BBC reporter Quentin Somerville, reporting from behind a barricade made of paving stones on the pro-Morsi side, described seeing protesters horribly wounded by live gunfire. There were also “huge pools of blood” in the streets, Somerville said.

“They are not shooting to wound, they are shooting to kill,” Brotherhood spokesman Gehad el-Haddad said, according to the Times.

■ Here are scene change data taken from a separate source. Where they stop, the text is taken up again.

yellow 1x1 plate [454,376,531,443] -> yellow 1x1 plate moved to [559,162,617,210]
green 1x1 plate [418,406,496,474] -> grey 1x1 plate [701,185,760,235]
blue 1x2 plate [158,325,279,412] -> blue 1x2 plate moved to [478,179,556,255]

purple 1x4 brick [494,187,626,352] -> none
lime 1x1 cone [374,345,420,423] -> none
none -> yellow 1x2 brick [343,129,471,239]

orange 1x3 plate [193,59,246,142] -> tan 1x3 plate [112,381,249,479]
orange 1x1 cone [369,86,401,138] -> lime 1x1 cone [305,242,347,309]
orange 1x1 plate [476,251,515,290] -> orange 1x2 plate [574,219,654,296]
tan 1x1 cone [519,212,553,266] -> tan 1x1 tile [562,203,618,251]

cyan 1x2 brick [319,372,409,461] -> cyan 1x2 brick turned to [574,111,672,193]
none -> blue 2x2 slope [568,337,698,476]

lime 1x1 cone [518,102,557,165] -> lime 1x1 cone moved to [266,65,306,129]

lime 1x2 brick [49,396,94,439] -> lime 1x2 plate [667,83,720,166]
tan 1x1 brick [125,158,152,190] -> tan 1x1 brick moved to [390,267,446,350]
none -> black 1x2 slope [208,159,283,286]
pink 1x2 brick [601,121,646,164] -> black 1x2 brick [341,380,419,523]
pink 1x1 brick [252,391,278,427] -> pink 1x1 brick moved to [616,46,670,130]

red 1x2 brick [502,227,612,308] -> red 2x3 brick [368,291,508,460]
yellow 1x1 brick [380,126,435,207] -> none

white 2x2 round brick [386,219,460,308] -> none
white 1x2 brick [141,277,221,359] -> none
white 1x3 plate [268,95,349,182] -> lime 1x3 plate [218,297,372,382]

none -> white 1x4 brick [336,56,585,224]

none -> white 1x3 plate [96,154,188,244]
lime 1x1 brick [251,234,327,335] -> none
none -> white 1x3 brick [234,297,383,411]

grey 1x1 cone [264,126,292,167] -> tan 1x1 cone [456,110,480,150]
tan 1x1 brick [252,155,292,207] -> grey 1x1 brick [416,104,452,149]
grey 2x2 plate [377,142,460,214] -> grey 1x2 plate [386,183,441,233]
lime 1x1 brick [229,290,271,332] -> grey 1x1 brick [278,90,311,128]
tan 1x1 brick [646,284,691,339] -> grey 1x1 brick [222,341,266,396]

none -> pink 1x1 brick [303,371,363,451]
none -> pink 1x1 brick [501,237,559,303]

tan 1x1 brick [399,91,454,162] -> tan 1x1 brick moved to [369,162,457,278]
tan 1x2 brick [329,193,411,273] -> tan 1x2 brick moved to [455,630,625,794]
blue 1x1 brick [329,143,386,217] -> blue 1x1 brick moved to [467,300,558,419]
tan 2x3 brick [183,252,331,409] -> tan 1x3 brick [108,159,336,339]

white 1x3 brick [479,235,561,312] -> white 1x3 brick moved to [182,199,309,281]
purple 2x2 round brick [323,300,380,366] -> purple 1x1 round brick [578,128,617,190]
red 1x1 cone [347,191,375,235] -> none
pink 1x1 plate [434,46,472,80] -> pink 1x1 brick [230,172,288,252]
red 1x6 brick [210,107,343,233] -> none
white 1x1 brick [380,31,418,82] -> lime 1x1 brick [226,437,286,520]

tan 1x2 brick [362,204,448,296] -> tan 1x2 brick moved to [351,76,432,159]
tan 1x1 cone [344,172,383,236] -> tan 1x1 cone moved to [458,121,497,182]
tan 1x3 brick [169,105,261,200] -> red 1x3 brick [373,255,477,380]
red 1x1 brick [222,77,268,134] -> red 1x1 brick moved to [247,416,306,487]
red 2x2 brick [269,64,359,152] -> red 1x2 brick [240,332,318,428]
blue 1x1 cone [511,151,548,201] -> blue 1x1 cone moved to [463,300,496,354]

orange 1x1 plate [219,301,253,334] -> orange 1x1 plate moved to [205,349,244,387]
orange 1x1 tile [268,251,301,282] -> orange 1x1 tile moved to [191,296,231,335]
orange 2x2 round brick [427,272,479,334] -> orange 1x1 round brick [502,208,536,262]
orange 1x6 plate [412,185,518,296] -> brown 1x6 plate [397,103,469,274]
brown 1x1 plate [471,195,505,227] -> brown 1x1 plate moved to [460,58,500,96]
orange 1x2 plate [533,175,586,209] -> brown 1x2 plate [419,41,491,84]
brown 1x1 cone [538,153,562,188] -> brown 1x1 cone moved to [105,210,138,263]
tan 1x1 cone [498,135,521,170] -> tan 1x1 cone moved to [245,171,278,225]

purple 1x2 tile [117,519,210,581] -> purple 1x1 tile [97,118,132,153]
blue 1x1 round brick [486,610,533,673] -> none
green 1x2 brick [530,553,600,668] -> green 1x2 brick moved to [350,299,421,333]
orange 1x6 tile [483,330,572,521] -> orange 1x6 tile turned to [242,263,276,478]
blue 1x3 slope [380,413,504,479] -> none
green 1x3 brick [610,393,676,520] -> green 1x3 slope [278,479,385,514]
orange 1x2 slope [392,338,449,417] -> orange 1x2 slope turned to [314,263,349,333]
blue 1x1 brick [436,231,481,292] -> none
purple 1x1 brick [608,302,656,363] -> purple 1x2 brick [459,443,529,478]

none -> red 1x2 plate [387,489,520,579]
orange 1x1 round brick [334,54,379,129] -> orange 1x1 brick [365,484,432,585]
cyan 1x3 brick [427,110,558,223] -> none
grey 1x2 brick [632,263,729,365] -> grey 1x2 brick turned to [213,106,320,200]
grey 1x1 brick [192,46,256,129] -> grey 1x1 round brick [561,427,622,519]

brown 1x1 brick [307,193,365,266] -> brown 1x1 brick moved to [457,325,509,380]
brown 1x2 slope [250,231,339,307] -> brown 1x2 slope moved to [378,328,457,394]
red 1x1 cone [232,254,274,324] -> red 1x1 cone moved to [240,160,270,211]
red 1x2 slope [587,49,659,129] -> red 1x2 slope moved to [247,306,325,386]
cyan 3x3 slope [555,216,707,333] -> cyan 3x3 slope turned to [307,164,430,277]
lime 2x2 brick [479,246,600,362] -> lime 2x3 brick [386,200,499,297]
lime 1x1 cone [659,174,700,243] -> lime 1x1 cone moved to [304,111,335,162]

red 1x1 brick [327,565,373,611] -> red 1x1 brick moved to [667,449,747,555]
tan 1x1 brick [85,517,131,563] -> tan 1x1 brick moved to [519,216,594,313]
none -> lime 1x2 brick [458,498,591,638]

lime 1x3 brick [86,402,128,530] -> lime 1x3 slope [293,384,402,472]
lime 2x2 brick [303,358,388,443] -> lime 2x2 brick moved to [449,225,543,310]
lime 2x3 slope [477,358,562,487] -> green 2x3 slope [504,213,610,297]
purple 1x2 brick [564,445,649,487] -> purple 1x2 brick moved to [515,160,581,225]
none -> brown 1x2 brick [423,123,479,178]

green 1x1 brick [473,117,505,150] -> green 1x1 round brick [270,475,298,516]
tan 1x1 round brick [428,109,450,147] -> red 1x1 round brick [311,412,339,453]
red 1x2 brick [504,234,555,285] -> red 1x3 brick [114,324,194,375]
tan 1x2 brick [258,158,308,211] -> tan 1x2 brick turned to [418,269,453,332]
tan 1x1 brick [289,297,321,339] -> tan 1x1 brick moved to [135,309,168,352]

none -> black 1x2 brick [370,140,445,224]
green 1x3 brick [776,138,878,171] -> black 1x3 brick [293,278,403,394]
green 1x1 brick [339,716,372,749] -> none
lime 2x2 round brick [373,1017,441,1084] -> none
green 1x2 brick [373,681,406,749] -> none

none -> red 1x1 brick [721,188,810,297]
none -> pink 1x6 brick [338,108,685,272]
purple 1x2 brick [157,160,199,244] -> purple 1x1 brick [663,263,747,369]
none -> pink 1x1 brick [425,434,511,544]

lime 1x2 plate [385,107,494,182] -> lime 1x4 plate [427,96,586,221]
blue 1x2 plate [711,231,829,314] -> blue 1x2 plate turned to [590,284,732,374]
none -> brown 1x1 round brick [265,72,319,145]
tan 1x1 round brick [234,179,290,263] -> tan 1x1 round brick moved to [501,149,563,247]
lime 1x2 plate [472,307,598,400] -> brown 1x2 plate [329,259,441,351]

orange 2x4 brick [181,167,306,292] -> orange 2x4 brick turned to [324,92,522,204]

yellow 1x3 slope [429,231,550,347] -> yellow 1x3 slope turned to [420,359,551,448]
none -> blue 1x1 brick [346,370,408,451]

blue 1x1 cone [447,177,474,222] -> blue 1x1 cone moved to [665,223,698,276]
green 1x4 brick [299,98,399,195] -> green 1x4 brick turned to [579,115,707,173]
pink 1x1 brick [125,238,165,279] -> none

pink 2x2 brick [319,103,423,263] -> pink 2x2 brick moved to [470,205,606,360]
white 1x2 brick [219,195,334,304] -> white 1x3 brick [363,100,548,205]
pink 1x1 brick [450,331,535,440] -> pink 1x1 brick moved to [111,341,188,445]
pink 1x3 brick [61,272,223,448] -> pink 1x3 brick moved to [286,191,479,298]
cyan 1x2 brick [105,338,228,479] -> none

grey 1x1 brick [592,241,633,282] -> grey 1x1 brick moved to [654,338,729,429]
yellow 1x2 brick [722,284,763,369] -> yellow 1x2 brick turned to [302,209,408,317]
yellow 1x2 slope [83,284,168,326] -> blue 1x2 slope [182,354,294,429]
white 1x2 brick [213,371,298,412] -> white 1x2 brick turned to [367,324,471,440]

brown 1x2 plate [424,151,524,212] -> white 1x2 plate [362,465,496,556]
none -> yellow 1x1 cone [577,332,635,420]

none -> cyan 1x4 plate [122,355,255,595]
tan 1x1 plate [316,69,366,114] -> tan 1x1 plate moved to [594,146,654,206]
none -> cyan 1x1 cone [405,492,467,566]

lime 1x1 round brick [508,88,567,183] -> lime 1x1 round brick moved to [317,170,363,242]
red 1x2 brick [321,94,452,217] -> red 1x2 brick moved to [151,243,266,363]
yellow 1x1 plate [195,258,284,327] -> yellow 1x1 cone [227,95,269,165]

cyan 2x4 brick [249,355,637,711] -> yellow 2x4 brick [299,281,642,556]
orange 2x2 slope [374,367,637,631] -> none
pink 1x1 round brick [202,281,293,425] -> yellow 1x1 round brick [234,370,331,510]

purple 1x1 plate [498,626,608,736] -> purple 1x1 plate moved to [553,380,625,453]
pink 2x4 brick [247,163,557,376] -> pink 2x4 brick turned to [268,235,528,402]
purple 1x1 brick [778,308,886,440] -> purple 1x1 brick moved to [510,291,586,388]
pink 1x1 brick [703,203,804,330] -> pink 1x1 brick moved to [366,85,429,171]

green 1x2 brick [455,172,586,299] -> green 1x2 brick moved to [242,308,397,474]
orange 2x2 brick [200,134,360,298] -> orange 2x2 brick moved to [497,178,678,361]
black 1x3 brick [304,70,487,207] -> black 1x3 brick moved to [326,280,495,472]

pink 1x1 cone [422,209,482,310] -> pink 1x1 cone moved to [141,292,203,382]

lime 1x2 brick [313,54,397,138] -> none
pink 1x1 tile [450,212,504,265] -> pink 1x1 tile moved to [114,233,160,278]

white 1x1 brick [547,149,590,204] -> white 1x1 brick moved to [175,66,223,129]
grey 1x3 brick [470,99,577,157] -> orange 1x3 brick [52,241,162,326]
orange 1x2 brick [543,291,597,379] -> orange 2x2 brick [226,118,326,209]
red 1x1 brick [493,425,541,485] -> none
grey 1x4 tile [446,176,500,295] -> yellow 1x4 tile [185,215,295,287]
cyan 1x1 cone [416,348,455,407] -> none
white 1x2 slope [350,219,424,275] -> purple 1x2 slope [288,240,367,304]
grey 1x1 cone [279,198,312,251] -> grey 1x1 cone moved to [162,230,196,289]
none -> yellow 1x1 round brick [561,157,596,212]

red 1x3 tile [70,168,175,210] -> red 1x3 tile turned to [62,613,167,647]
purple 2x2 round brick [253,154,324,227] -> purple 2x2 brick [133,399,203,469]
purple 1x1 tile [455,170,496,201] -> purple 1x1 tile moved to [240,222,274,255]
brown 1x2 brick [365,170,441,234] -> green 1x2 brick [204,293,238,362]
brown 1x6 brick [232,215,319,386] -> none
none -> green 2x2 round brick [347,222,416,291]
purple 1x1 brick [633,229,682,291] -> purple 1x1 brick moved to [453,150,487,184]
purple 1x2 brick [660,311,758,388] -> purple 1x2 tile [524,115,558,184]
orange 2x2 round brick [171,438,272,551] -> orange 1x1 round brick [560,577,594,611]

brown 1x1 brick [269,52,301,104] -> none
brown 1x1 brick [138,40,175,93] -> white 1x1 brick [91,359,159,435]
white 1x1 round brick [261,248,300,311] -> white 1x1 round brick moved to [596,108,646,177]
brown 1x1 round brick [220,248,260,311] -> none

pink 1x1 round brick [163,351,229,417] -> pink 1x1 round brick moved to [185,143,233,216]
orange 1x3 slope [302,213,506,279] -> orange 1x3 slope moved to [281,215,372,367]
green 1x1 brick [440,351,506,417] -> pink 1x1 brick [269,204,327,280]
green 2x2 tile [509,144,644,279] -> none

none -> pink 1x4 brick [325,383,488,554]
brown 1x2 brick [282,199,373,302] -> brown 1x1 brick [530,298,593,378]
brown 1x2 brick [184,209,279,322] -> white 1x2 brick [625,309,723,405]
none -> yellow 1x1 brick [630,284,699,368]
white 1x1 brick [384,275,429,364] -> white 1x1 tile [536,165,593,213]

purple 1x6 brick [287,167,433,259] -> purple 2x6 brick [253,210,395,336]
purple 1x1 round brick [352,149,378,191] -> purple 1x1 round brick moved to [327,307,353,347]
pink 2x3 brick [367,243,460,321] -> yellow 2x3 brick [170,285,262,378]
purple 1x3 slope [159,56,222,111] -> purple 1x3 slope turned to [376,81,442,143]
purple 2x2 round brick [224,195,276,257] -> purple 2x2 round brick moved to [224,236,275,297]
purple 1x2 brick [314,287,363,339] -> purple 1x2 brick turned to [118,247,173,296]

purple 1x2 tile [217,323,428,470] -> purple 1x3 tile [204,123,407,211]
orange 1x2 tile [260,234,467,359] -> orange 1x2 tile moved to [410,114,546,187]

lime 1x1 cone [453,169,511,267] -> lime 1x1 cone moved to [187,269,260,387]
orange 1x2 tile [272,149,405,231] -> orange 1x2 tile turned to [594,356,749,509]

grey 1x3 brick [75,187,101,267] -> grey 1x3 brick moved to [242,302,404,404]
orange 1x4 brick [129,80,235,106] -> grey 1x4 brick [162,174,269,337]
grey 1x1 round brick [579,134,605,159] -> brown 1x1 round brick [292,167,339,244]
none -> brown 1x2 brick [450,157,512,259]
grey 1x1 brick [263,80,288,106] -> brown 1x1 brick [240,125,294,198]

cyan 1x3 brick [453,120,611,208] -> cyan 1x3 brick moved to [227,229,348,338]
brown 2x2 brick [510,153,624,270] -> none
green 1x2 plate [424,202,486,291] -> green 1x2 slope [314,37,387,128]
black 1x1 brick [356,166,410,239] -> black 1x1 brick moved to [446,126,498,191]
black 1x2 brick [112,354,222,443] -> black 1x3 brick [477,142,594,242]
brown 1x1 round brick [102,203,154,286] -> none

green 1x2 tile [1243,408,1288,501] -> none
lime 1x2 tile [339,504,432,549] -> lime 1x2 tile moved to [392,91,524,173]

Morsi, who swept into power after elections in June 2012 but was removed from office this past July, marking Egypt’s second revolution in two years. Many Egyptians were dissatisfied with Morsi’s rule, which was punctuated by a November declaration that, until a new constitution was ratified, all his actions as president would effectively be immune from legal challenge. The sweeping decree, supposedly aimed at avoiding legal stalemates in drawing up a new constitution, also gave him broad new powers to “protect” the revolution.

When the decree was announced, scholar Mohamed ElBaradei -- now acting vice president of Egypt -- said on Twitter that Morsi had “usurped all state powers [and] appointed himself Egypt’s new pharaoh.”

After the military removed Morsi from power, the electricity and gas shortages that had plagued Egypt rapidly abated, leading some supporters of the ex-president to suspect a conspiracy. The so-called “deep state,” the country's entrenched bureaucracy and business leaders, is thought to have balked at the prospect of an Islamist government, according to the New York Times.

Morsi has been held by the military since his ouster in an undisclosed location, without access to family members or his attorneys. He is also being investigated by the new regime for allegedly conspiring with Hamas, the militant Palestinian Islamist organization, in a prison break. The charges likely relate to his own escape, with dozens of other Muslim Brotherhood members, from the Wadi Natroun prison in 2011. Prosecutors say that Hamas gunmen killed 14 guards in that prison break, while the Brotherhood claims that locals attacked the prison to free their relatives.

“The charges are nothing more than an attempt by the coup leaders to discourage the public from supporting the president’s legitimacy,” former Egyptian culture minister Alaa Abdel-Aziz, now ousted along with Morsi, told the Washington Post.